[What to produce]: Only the lines from the one with "root of tail: (637, 238)" to the end of the data below should be returned, each exactly as it stands.

[Exercise materials]:
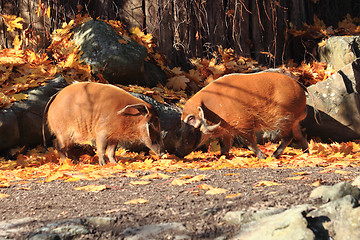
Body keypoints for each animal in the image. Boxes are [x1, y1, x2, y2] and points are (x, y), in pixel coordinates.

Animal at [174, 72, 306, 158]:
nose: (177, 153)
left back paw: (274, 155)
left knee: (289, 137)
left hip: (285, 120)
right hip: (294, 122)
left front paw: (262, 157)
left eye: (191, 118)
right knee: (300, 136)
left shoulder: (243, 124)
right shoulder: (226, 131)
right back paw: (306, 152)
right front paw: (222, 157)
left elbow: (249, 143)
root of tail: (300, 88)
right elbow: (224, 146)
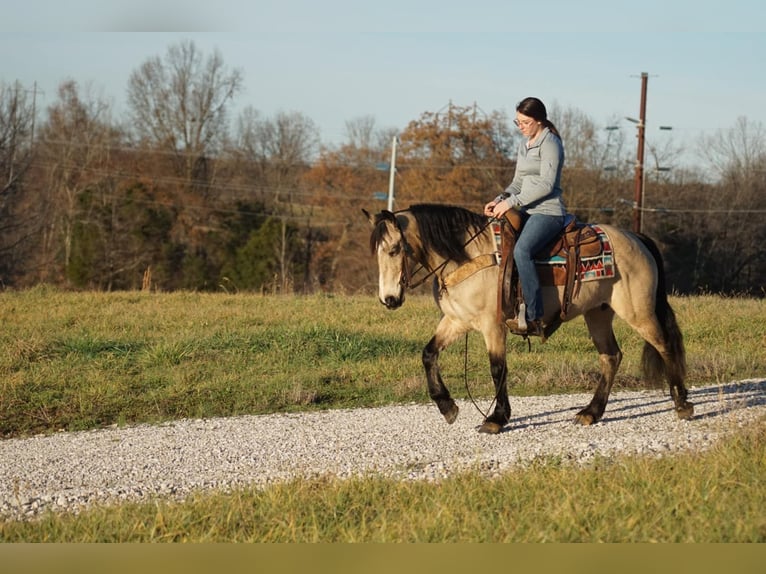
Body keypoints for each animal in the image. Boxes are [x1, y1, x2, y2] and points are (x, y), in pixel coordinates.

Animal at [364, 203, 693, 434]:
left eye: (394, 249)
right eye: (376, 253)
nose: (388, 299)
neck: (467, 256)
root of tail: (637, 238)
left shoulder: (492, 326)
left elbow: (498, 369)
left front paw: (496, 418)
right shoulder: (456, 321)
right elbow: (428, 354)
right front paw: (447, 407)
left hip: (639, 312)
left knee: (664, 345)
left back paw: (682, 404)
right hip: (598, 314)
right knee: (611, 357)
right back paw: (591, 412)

[Answer section]:
root of tail: (637, 238)
left shoulder: (492, 326)
left elbow: (498, 369)
left front paw: (496, 418)
right shoulder: (456, 321)
right elbow: (428, 354)
right front paw: (447, 407)
left hip: (639, 312)
left knee: (664, 345)
left back paw: (682, 404)
right hip: (598, 314)
right knee: (611, 357)
right back paw: (591, 412)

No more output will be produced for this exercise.